Problem:
Can every natural number be written as $\displaystyle \left\lfloor \frac{2^{2^s+1}}{3^k} \right\rfloor$ for some $s,k\in \mathbb{N}$?
Context and thoughts:
This is a generalization of these problems: Density of $2^a 3^b$ and Creating a number by multiplying by 2 and dividing by 3. In the second link there is a comment I did where I tried to confirm that when the exponent of the $2$ in the numerator can be any natural number, then the answer is yes. This procedure does not work, at least directly, in this case, because it would need that $2^n\alpha - \lfloor 2^n\alpha \rfloor$ to be dense in $[0,1]$, and in the question I linked it's proven to be false in general. I assume this has some connections with the normality in base $2$ of the irrational $\alpha$, which in our case would be $\frac{\log 2}{\log 3}$ if I'm not mistaken, but I don't know if it's even known whether it's normal or not. I also don't think both problems are equivalent, density and normality seem to be way stronger than the question only for naturals.

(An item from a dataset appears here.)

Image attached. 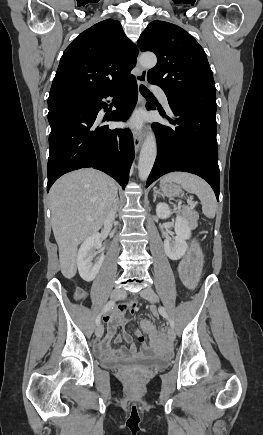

This new version comes from this question: Integer less than 7000 achievable by .... One can notice that if the answer to the question I posted is yes, then one can produce a method to obtain all integers in the linked question because the numerators are always achievable just with the first function and $4$. I understand the obvious overlap between the two, but I'm actually interested in methods for questions of density like this one, because I've seen them in different contexts, while the linked question can have other approaches. Moreover, I think the answer to this one could end up being negative.
My attempt at programming it for low numbers that you can try online here seems to get all decompositions from $1$ to $60$, due to the exponent the numbers get large quite fast so it starts to get slower the more you continue because the precision needs to be larger.